SS: Ping Analytics Engineering and Operations about which URL that we should request. Operations need a traffic estimate.

action item, I'll be reaching out to AE and Ops by email and will follow up on those implementation tasks.

phuedx moved this task from Ready for Signoff to Doing on the Readers-Web-Kanbanana-Board-Old board.

Sorry. I'll add a note about why we can't use the existing EventLogging instrumentation to the description.

Possible Solutions

  1. Just leave the EventLogging instrumentation running and refine this information from the event.popups Hive table
    • i.e. make this Not Our (Readers Web's) Problem™
  2. Modify the EventLogging instrumentation to track how long the preview is visible for.
  3. Update the statsv reducer to track when a preview is shown and dismissed and then increment a counter if the preview was visible for longer than X milliseconds.
    • This seems incompatible with the long-term goal of having all page interaction data in Hive.
  4. Introduce a new kind of instrumentation that makes a request (via the Beacon API) to /beacon/preview?duration=X&uri=Y, like the Multimedia Viewer does.

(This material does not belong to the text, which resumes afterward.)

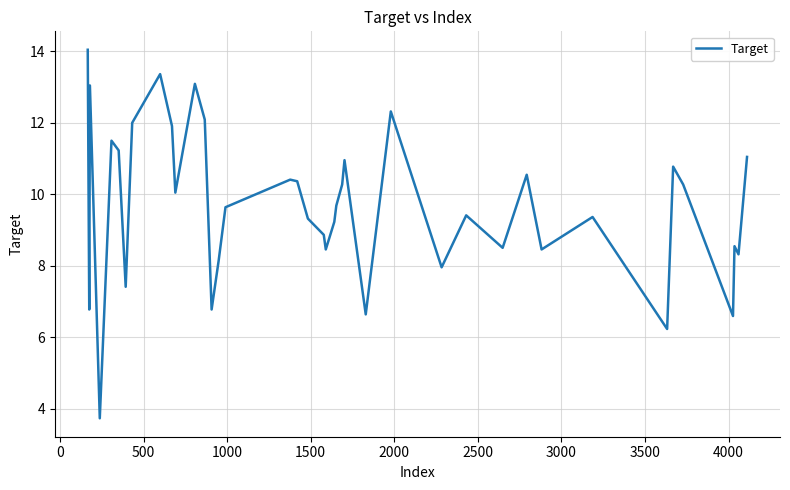

What is the difference between the maximum and minimum values?

10.3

#1 and #2 were dismissed because the EventLogging stack doesn't record IPs, for example, and so the data can't be refined to something pageview-like.

Sam is this still blocked? I think we got an answer on list, right?

Sam is this still blocked?

No. Mostly.

I think we got an answer on list, right?

I've believe https://lists.wikimedia.org/pipermail/analytics/2018-January/006136.html summarises the outcome of the on- and off-list discussions. For whatever reason, the formatting of that email seems to have been lost so I'll quote/reformat it here:

Hullo all,It seems like we've arrived at an implementation for the client-side (JS) part of this problem: use EventLogging to track a page interaction from within the Page Previews code. This'll give us the flexibility to take advantage of a stream processing solution if/when it becomes available, to push the definition of a "Page Previews page interaction" to the client, and to rely on any events that we log in the immediate future ending up in tables that we're already familiar with.

I'll update T184793: [EPIC] Instrument page interactions with additional detail and suggestions from AE.

Over to you @ovasileva! Signing this off should boil down to making sure that T184793: [EPIC] Instrument page interactions is actionable.